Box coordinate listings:
>> START
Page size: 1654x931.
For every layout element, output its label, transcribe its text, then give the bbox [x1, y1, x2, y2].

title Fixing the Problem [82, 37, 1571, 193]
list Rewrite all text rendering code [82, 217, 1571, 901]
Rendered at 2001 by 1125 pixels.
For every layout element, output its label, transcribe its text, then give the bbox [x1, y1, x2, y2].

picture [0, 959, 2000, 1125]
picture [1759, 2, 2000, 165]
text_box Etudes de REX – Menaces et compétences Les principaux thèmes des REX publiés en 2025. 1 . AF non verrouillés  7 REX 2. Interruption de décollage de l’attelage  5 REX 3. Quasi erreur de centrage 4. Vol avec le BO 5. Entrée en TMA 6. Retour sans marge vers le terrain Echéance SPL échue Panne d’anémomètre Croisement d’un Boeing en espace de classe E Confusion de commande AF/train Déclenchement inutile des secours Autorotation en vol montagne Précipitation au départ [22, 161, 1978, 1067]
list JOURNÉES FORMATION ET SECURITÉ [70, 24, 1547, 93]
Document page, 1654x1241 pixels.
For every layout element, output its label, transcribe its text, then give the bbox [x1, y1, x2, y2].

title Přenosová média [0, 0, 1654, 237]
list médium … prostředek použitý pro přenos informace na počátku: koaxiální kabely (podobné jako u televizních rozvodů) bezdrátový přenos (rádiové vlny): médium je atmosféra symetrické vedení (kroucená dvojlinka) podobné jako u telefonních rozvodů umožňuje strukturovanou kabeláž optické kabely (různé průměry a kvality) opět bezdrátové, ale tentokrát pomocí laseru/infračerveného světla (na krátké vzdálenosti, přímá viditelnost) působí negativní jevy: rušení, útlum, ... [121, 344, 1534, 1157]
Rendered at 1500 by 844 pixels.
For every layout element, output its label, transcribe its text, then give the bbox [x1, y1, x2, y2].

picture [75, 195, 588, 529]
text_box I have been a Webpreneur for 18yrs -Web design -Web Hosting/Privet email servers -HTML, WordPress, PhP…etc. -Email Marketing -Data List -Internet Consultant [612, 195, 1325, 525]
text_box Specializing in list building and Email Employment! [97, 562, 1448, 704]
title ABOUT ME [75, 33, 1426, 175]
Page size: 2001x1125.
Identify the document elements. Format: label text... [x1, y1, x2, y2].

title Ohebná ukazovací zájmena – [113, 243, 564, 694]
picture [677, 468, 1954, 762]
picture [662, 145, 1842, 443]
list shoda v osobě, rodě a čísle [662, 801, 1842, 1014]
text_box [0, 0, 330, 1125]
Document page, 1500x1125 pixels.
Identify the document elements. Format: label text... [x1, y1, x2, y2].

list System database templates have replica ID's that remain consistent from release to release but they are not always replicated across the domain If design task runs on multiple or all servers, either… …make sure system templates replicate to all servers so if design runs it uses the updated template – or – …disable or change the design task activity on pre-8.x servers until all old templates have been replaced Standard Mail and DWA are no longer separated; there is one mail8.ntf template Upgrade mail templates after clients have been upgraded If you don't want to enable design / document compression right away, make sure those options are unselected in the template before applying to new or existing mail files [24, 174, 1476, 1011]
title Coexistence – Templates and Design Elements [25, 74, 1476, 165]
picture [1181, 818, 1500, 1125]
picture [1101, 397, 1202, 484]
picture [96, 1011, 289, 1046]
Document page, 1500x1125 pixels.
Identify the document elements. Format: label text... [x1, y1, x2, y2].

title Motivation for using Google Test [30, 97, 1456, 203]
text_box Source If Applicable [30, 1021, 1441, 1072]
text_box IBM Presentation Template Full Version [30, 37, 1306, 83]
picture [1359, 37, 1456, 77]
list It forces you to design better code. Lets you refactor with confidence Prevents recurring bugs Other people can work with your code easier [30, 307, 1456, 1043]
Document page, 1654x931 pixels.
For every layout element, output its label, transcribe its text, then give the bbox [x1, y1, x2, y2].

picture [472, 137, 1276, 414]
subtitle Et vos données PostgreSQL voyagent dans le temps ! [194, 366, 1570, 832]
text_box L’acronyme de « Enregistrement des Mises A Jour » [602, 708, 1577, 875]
>> END
WORK REQUIRED:
Please substitute "Rendered page" for every "Document page" in the data above and write the data out again, changing nothing else.

FULL SOLUTION:
Page size: 1654x931.
For every layout element, output its label, transcribe its text, then give the bbox [x1, y1, x2, y2].

title Fixing the Problem [82, 37, 1571, 193]
list Rewrite all text rendering code [82, 217, 1571, 901]
Rendered at 2001 by 1125 pixels.
For every layout element, output its label, transcribe its text, then give the bbox [x1, y1, x2, y2].

picture [0, 959, 2000, 1125]
picture [1759, 2, 2000, 165]
text_box Etudes de REX – Menaces et compétences Les principaux thèmes des REX publiés en 2025. 1 . AF non verrouillés  7 REX 2. Interruption de décollage de l’attelage  5 REX 3. Quasi erreur de centrage 4. Vol avec le BO 5. Entrée en TMA 6. Retour sans marge vers le terrain Echéance SPL échue Panne d’anémomètre Croisement d’un Boeing en espace de classe E Confusion de commande AF/train Déclenchement inutile des secours Autorotation en vol montagne Précipitation au départ [22, 161, 1978, 1067]
list JOURNÉES FORMATION ET SECURITÉ [70, 24, 1547, 93]
Rendered page, 1654x1241 pixels.
For every layout element, output its label, transcribe its text, then give the bbox [x1, y1, x2, y2].

title Přenosová média [0, 0, 1654, 237]
list médium … prostředek použitý pro přenos informace na počátku: koaxiální kabely (podobné jako u televizních rozvodů) bezdrátový přenos (rádiové vlny): médium je atmosféra symetrické vedení (kroucená dvojlinka) podobné jako u telefonních rozvodů umožňuje strukturovanou kabeláž optické kabely (různé průměry a kvality) opět bezdrátové, ale tentokrát pomocí laseru/infračerveného světla (na krátké vzdálenosti, přímá viditelnost) působí negativní jevy: rušení, útlum, ... [121, 344, 1534, 1157]
Rendered at 1500 by 844 pixels.
For every layout element, output its label, transcribe its text, then give the bbox [x1, y1, x2, y2].

picture [75, 195, 588, 529]
text_box I have been a Webpreneur for 18yrs -Web design -Web Hosting/Privet email servers -HTML, WordPress, PhP…etc. -Email Marketing -Data List -Internet Consultant [612, 195, 1325, 525]
text_box Specializing in list building and Email Employment! [97, 562, 1448, 704]
title ABOUT ME [75, 33, 1426, 175]
Page size: 2001x1125.
Identify the document elements. Format: label text... [x1, y1, x2, y2].

title Ohebná ukazovací zájmena – [113, 243, 564, 694]
picture [677, 468, 1954, 762]
picture [662, 145, 1842, 443]
list shoda v osobě, rodě a čísle [662, 801, 1842, 1014]
text_box [0, 0, 330, 1125]
Rendered page, 1500x1125 pixels.
Identify the document elements. Format: label text... [x1, y1, x2, y2].

list System database templates have replica ID's that remain consistent from release to release but they are not always replicated across the domain If design task runs on multiple or all servers, either… …make sure system templates replicate to all servers so if design runs it uses the updated template – or – …disable or change the design task activity on pre-8.x servers until all old templates have been replaced Standard Mail and DWA are no longer separated; there is one mail8.ntf template Upgrade mail templates after clients have been upgraded If you don't want to enable design / document compression right away, make sure those options are unselected in the template before applying to new or existing mail files [24, 174, 1476, 1011]
title Coexistence – Templates and Design Elements [25, 74, 1476, 165]
picture [1181, 818, 1500, 1125]
picture [1101, 397, 1202, 484]
picture [96, 1011, 289, 1046]
Rendered page, 1500x1125 pixels.
Identify the document elements. Format: label text... [x1, y1, x2, y2].

title Motivation for using Google Test [30, 97, 1456, 203]
text_box Source If Applicable [30, 1021, 1441, 1072]
text_box IBM Presentation Template Full Version [30, 37, 1306, 83]
picture [1359, 37, 1456, 77]
list It forces you to design better code. Lets you refactor with confidence Prevents recurring bugs Other people can work with your code easier [30, 307, 1456, 1043]
Rendered page, 1654x931 pixels.
For every layout element, output its label, transcribe its text, then give the bbox [x1, y1, x2, y2].

picture [472, 137, 1276, 414]
subtitle Et vos données PostgreSQL voyagent dans le temps ! [194, 366, 1570, 832]
text_box L’acronyme de « Enregistrement des Mises A Jour » [602, 708, 1577, 875]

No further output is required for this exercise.